Monday, August 27, 2012

An 8 year-old

Today we celebrate Nathan-Raegan's 8th birthday. Actually we've been celebrating all weekend, no all month. Someone in our family decided we have birthday months instead of days. So Happy Birthday Day Rae-Rae! Last night Kerry and I were going through old pictures of the little man, it was fun and sad to trace his life up to this point with photos. One of my favorite was taken when I had just returned from my first trip back to Kenya. He was too young to remember me being gone and yet a little shocked to see me in person. Another, one that I will cherish for a lifetime, is of Dad (Allen) and him devouring a bag of popcorn together. I didn't realize when I took the picture that it would be the last time they would be together. Funny, Reagan still to this day can put a bag of popcorn away faster than any 8 year-old I know.
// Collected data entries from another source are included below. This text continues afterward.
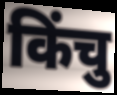
किंचु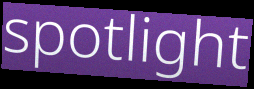
spotlightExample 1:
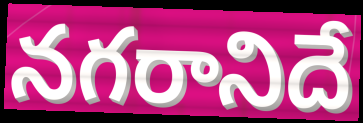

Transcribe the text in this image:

నగరానిదే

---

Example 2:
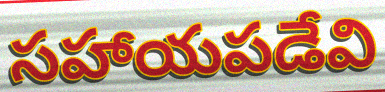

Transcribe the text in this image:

సహాయపడేవి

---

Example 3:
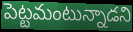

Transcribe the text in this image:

పెట్టమంటున్నాడని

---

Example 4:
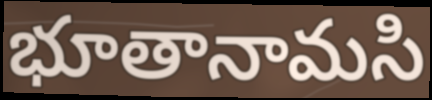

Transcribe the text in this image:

భూతానామసి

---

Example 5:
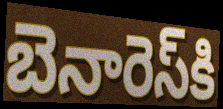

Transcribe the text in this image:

బెనారెస్‌కిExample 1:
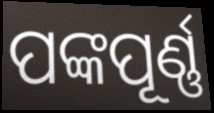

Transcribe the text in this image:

ପଙ୍କପୂର୍ଣ୍ଣ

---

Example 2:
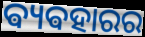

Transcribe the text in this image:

ଵ୍ୟଵହାରର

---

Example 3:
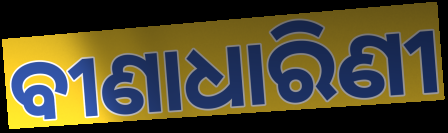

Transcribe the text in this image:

ବୀଣାଧାରିଣୀ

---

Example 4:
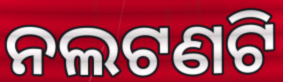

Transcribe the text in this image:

ନଲଟଣଟି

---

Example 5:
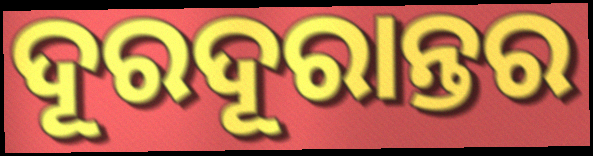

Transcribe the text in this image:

ଦୂରଦୂରାନ୍ତର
His grandfather would be proud. It got me thinking....will heaven be this way. Will we sit before our Maker, our Judge and revisit old photos that captured our lives journey? I think I remember some revival speaker somewhere in my teen years using this as a scare tactic to make me walk the straight and narrow, or come up front and rededicate my dedication. But in a not scary way, in a peaceful, thank you for the blessings, thank you for the grace, thank you for the saving times of You Father God. I wonder if it we'll have that with Him? If you know me I'm not a big theological thinker. I choose to "trust God and do the next thing", as my father used to say. So I won't be pondering this long or diving into scripture for the next week looking for answers. It just struck me, how will I celebrate life with my Jesus? If I do or if I don't is ok by me, but it does remind me to stop and look at the picture of my life today, yesterday, last week. Stop and thank Him for making life so much fun even in the face of the trials of life, because where else would I rather be than with my 8 year-old, his sister and mother?! Be blessed today as you think of the photos of your life.